About Chitfund

A Chit fund is a kind of savings scheme practiced in India. A Chit fund company means a company managing, conducting or supervising, as foremen, agent or in any other capacity, Chits as defined in Section 2 of the Chit Funds Act, 1982. According to Section 2(b) of the Chit Fund Act, 1982, "Chit means a transaction whether called chit, Chit fund, Chitty, Kuri or by any other name by or under which a person enters into an agreement with a specified number of persons that every one of them shall subscribe a certain sum of money (or a certain quantity of grain instead) by way of periodical installments over a definite period and that each such subscriber shall, in his turn, as determined by lot or by auction or by tender or in such other manner as may be specified in the chit agreement, be entitled to the prize amount".
Different chit funds operate in different ways. The basic necessity of conducting a Chit Fund is a group of needy people called subscribers. The Foreman the Company or Person conducting the chit Fund brings these people together and conducts the Chit Fund. Foreman is also the person responsible for collecting the money from subscribers, presiding the auctions and keeping records of subscribers. He is compensated a fixed amount (generally 5% of gross Chit amount) monthly for his efforts other than that the foreman does not have any specific privileges, he is just a subscriber of the Chit Fund.
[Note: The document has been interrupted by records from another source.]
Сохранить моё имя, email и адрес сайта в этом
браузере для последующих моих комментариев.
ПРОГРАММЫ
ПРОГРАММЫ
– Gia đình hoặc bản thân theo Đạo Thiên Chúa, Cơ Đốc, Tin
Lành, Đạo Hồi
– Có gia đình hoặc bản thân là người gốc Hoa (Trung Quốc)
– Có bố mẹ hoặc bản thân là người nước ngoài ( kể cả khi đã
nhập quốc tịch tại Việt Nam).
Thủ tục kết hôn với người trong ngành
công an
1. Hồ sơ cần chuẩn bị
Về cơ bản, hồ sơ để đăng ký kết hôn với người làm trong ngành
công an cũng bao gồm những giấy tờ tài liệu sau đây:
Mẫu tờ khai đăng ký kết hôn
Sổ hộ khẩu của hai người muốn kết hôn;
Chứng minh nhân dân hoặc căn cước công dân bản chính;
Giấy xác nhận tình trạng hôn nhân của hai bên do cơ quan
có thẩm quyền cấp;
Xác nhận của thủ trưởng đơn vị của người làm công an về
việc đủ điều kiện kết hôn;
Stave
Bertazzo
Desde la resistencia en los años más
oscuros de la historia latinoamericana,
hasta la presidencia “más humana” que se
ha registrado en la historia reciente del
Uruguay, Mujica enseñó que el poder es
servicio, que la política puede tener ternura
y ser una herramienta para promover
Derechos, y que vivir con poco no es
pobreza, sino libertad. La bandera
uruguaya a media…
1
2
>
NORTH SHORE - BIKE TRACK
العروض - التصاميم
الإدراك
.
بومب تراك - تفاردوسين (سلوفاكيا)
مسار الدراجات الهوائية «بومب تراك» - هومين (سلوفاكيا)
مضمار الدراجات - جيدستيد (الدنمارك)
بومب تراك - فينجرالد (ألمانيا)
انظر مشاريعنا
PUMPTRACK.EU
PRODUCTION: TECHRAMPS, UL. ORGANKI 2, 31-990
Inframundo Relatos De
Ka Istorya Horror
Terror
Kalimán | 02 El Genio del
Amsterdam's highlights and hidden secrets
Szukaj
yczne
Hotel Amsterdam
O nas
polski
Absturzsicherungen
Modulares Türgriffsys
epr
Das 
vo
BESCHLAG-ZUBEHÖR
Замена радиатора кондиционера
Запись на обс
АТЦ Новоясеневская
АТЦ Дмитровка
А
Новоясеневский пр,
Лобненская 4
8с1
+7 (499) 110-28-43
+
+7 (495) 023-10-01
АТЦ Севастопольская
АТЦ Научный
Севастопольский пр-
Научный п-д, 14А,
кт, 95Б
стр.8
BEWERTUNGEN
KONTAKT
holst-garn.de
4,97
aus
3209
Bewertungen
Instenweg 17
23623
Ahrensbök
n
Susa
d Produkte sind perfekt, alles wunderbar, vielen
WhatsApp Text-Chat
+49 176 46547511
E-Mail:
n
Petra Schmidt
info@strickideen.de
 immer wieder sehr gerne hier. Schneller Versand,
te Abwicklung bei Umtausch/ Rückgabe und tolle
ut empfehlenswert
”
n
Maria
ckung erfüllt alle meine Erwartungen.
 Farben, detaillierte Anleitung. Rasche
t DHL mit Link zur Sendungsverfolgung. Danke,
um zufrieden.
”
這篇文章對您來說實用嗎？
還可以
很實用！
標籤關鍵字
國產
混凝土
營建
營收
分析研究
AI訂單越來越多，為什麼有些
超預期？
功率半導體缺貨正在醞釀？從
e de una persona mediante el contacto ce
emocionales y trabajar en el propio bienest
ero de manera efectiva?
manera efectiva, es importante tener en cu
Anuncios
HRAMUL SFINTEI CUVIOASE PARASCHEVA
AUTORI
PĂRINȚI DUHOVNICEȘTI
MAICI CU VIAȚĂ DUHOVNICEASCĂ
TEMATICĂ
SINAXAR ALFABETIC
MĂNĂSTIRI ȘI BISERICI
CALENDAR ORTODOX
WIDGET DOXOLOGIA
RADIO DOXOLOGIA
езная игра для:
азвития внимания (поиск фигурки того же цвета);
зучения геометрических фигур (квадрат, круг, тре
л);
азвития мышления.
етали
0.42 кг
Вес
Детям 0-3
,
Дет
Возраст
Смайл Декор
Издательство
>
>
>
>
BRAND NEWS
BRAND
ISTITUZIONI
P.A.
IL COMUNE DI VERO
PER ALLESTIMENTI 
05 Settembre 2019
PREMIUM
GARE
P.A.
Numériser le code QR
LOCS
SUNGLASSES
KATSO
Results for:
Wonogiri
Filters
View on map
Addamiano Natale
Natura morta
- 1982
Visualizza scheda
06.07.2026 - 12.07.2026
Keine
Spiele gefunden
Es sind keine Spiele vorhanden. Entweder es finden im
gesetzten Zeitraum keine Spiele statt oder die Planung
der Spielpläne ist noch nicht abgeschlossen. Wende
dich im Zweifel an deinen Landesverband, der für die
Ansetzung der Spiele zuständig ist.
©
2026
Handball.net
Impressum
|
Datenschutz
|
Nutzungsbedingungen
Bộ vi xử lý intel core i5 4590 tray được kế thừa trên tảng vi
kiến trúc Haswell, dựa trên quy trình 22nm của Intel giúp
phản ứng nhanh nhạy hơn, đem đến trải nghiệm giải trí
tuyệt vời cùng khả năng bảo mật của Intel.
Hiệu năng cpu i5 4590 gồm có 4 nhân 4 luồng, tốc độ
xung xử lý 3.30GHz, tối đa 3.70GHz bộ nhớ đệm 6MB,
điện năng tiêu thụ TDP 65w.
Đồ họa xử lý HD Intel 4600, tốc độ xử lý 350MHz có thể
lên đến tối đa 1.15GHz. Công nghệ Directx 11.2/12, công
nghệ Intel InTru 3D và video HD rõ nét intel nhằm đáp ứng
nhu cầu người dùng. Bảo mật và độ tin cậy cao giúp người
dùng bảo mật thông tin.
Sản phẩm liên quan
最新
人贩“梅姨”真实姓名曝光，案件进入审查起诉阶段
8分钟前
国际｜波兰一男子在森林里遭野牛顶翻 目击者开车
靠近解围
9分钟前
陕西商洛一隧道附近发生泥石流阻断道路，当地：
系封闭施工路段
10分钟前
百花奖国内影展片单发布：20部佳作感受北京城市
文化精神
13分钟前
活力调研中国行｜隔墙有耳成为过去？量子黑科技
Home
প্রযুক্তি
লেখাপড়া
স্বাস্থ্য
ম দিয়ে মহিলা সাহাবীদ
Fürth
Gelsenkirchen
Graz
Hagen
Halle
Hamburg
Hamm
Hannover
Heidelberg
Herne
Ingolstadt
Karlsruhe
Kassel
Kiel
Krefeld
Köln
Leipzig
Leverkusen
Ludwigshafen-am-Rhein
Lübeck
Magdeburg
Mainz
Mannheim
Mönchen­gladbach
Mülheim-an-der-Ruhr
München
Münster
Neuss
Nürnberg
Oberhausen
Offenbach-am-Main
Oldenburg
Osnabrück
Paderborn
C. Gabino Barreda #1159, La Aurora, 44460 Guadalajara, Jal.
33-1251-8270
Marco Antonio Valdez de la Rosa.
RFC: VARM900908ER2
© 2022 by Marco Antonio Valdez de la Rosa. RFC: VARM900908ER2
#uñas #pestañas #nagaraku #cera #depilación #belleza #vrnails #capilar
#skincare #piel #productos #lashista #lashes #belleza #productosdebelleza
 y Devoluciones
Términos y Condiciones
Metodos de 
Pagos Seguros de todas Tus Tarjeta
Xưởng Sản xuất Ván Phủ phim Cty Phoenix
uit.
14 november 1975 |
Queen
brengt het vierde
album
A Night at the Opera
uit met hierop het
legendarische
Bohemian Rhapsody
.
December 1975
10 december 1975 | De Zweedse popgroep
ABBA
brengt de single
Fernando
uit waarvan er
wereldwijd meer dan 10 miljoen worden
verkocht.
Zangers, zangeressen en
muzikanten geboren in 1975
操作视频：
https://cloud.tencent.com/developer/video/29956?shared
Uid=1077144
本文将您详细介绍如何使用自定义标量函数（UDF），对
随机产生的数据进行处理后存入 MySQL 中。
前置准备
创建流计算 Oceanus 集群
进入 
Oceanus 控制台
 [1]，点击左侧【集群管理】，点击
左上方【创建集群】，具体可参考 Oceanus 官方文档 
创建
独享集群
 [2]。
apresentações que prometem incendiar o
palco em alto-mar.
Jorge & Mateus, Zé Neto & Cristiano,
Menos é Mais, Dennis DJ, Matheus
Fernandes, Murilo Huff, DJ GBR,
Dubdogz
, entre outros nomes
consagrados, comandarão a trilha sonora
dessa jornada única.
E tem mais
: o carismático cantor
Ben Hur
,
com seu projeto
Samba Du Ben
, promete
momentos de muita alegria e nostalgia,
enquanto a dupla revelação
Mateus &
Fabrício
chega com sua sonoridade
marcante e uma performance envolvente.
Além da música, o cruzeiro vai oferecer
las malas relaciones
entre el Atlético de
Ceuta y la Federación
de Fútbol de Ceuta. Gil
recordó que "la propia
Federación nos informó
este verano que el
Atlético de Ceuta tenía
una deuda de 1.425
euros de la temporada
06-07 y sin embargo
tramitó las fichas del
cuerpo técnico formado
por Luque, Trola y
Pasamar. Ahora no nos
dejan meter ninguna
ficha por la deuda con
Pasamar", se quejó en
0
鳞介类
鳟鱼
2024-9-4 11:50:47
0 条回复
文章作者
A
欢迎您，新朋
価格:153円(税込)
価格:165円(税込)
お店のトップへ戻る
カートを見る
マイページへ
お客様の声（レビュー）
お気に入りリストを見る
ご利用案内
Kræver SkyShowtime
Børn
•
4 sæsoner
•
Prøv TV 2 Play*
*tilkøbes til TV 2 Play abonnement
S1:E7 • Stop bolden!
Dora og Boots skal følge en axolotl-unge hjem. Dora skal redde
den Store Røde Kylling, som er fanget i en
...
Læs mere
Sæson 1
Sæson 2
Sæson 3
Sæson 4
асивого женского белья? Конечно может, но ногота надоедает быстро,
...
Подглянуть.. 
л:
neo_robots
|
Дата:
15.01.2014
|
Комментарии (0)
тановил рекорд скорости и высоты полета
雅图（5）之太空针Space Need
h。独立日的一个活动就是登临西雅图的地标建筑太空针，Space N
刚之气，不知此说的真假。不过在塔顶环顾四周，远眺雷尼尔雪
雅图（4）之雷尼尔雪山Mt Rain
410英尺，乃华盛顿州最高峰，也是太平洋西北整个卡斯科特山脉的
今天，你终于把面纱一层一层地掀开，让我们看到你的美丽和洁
The General pattern of the Chit Fund can be readily noticed by a simple formula:
Monthly Premium * Duration in Months = Gross Amount
Eg: 1000 * 50 = Rs 50,000/-. Where Rs 1000 is the maximum monthly contribution needed from a subscriber, 50 is the duration of the Chit Fund in months and Rs 50,000 is the maximum sum assured. The duration also equals the number of subscribers, as there must be (not more or less) one subscriber to receive the price money every month. The Chit Fund starts on an announced date, every subscriber come together for the auction/lot. As per Maharashtra Chit Act, the minimum prize money of an auction is limited to 70% of the gross sum assured that is Rs 35,000 in the above example. When there are more than one person willing to take this minimum sum, lot are conducted and the 'Lucky subscriber' get the price money for the month. If there is no person is willing to take the minimum sum, then a reverse auction is conducted where subscribers open-bid for lower amounts; that is from Rs 50,000 >> Rs 49,000 >> Rs 48,000, and so on. The person bidding lowest sum get bid amount. In both the cases the auction discount, that is the difference between the gross sum and auction amount, is equally distributed among subscribers or is deducted from their monthly premium. For example if the auction is settled on a sum of 40,000, then the auction discount of Rs 10,000 (Rs 50,000 – Rs 40,000) is divided by 50 (the total number of subscribers) and every one gets a discount of `200. The same practice is repeated every month and every subscriber get at least a chance of receiving money. Illustration :
Functioning of Chit funds are better explained using an example. Take a typical chit fund with 25 members contributing Rs 100 per week. This fund will run for 25 weeks. On the first week all members will contribute Rs 100. An auction meeting will be conducted, and the foreman of the chit fund will preside over it. The total amount will be Rs 2,500. The auction will start with this amount. Bidders will start bidding by discounting this amount (reverse bidding). Let us consider that lowest any person bids is Rs 2,150 (a discount of Rs 350). This amount (Rs 2,150) is given to this winning bidder. Rest of the amount (Rs 350) is divided by 25, bringing the discount per person to Rs 14. This discount amount is returned back to each member. Sometimes a part of this may be kept by the foreman as service charges, usually in organised chit funds.